The finding of hydrops fetalis in the setting of a pregnancy at risk for ATM because of the parents’ known carrier status is indicative of fetal ATM in most cases. In this situation, the diagnosis should be confirmed as quickly as possible so that parents can be counseled and intervention, if desired by the family, can be implemented. We recommend offering a percutaneous umbilical cord blood sampling with hemoglobin electrophoresis to measure the levels of γ-globin tetramers (ie, Hb Bart’s) to confirm the diagnosis. If the family wishes to pursue intervention, an initial IUT can be performed while awaiting the diagnosis. This strategy avoids the longer turnaround time for amniocentesis results before initiating fetal therapy.

In a pregnancy with a confirmed diagnosis of ATM, nondirective counseling should include the option of expectant management, pregnancy termination, or fetal therapy with IUTs. Parents should also be educated regarding options for a future pregnancy, including preimplantation genetic testing. They should be offered the opportunity to consult with a pediatric hematologist (particularly with one who cares for patients with α thalassemia) to understand the long-term outcomes, prognosis, and the requirements of postnatal and childhood management. If the family elects to pursue IUTs, they should be referred to a center with expertise in this technique if it is not available locally. Given risks for severe maternal complications in the setting of untreated hydrops fetalis,[21] expectant management should be discouraged and, if pursued, patients should be monitored closely.

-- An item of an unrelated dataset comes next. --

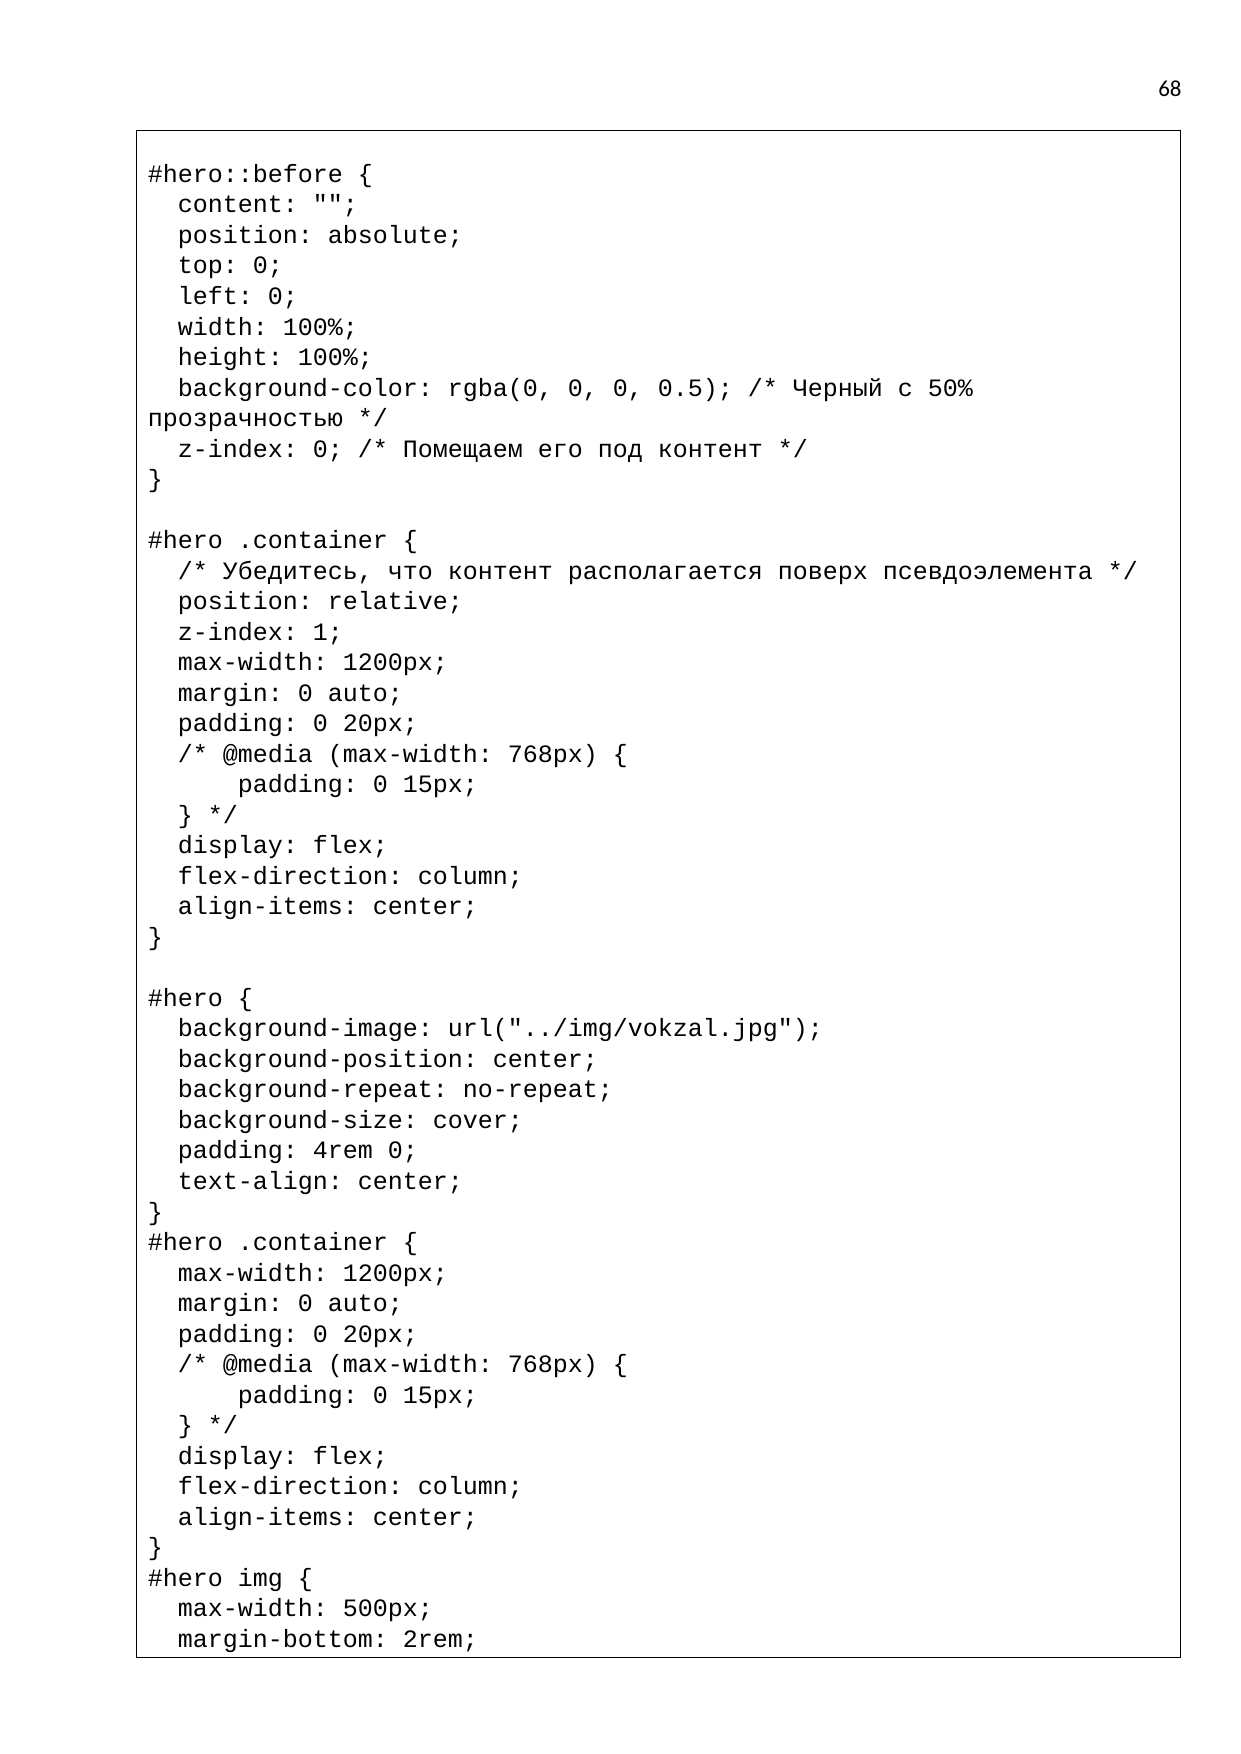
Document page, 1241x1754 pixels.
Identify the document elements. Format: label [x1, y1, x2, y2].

table_header [137, 131, 1180, 1657]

For patients electing to proceed with fetal therapy, IUTs should begin as soon as technically possible (currently 18 weeks at most fetal treatment centers) to minimize long-term impact from fetal hypoxia. The protocol for IUTs is similar to standard protocols for alloimmunization.[22]

Delivery should be planned at a tertiary care center with availability of perinatology, pediatric hematology, and neonatology teams.

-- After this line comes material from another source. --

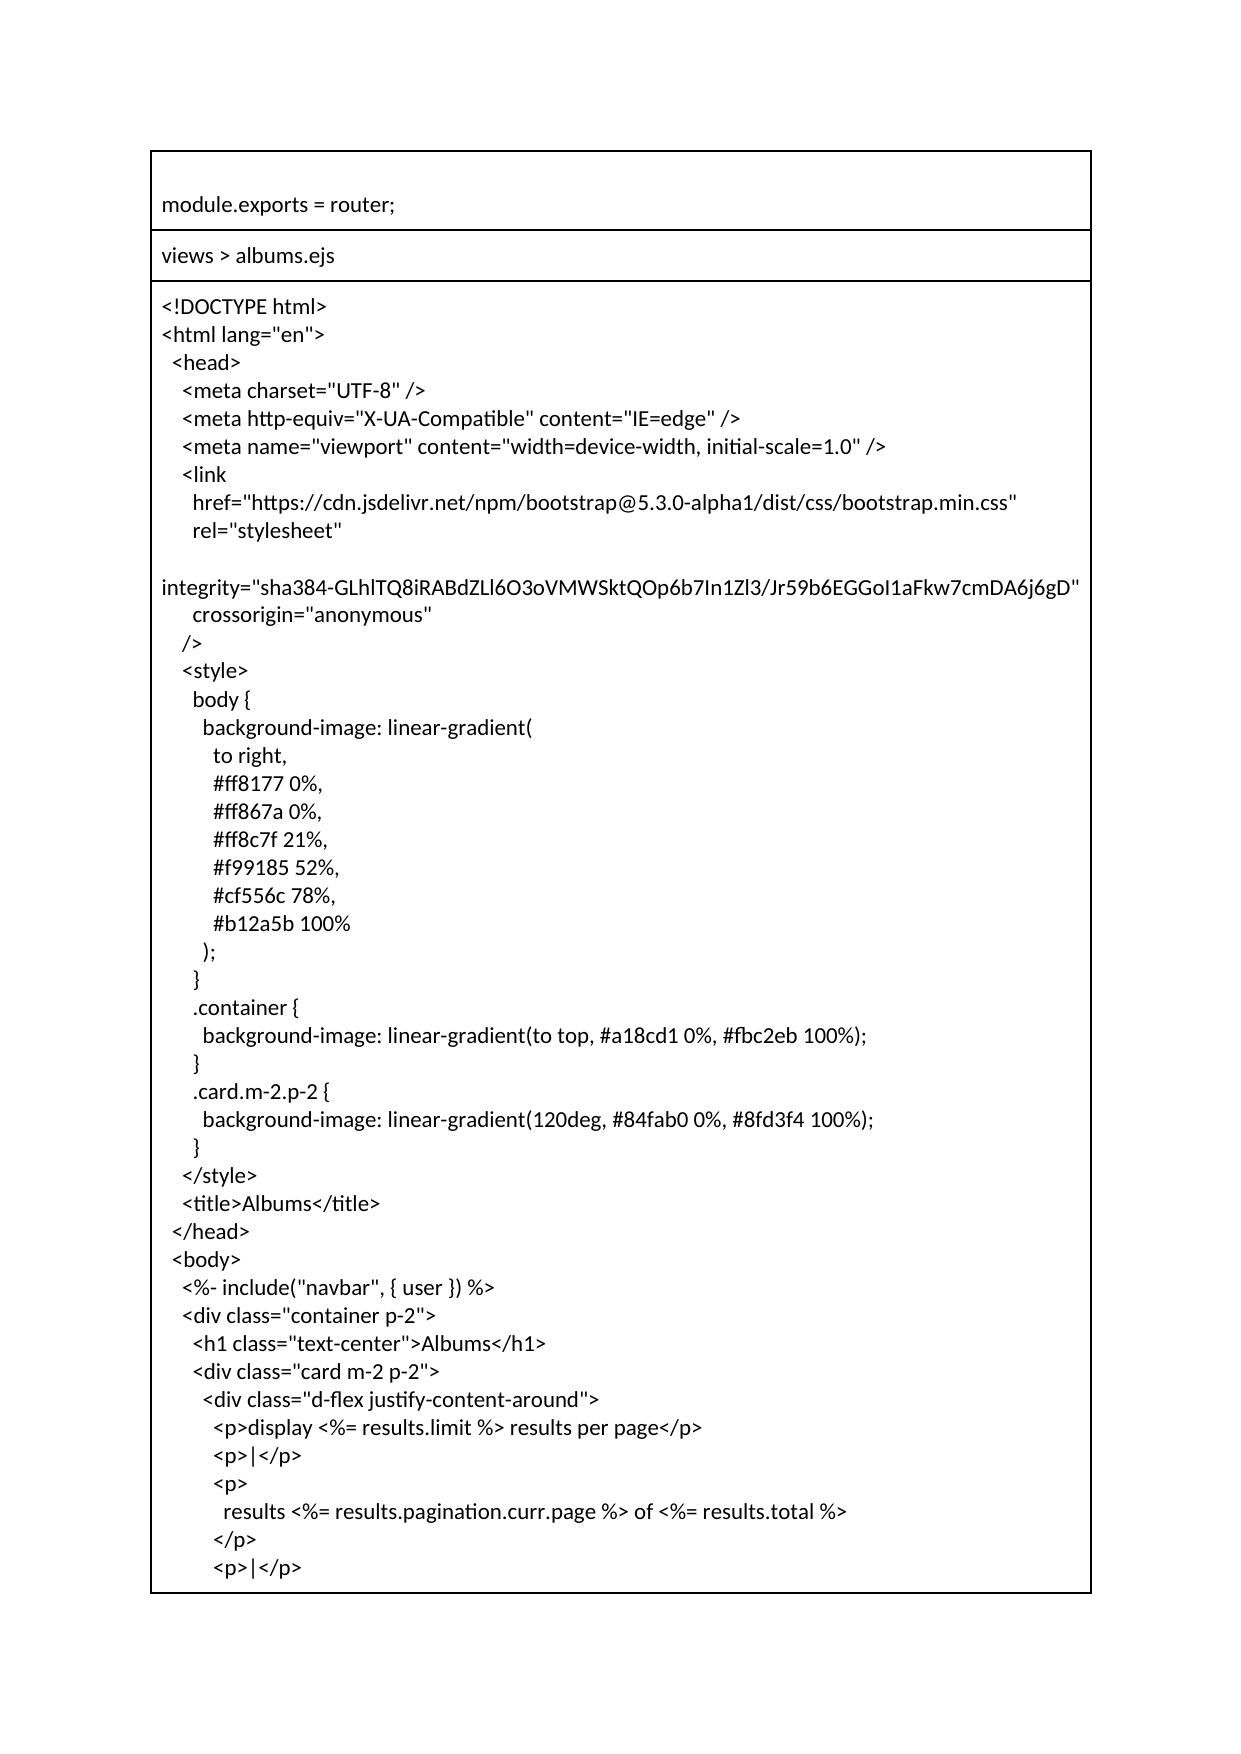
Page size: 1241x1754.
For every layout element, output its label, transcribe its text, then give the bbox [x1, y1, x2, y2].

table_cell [152, 282, 1090, 1592]
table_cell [152, 152, 1090, 229]
table_cell views > albums.ejs [152, 231, 1090, 280]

After birth, patients can be treated using guidelines similar to those followed for patients with transfusion-dependent thalassemia,[23] including chronic transfusions and iron chelation. Hematopoietic stem cell transplantation, when available and desired by parents, presents the possibility of a definitive cure.

Although health care resources are different in each country and even unique to each patient, it is important to discuss the need for resources to enable chronic medical care with affected families.

Patient advocacy organizations such as Cooley’s Anemia Foundation (in the United States) and Thalassemia International Federation (for patients worldwide) can be valuable resources for linking families to each other and to expert physicians locally and for providing educational materials.

Sharing patient data with an international registry (www.clinicaltrials.gov NCT04872179) will improve understanding of the disease, enable the creation of guidelines for best practices for pre- and postnatal care, and provide valuable information to families regarding long-term outcomes.

Conclusions

A strong consensus emerged among the multidisciplinary attendees at this international conference: ATM should no longer be considered universally fatal. Although decision making during pregnancy is complex and personal, and the availability of medical care varies globally, parents should be offered nondirective counseling regarding all options, including that of fetal therapy with IUTs. Perinatologists with expertise in performing IUTs for other conditions can offer this therapy in close collaboration with pediatric hematologists. After birth, patients can be treated with chronic transfusions or stem cell transplant. Given immigration patterns from regions with a high carrier frequency, there is a growing population of families at risk for ATM in North America and beyond. Recognition of the specific needs for these patients is critical in delivering optimal care. In addition to clinical resources, connecting families within the α thalassemia community via patient advocacy groups will be valuable in helping with informed decision-making.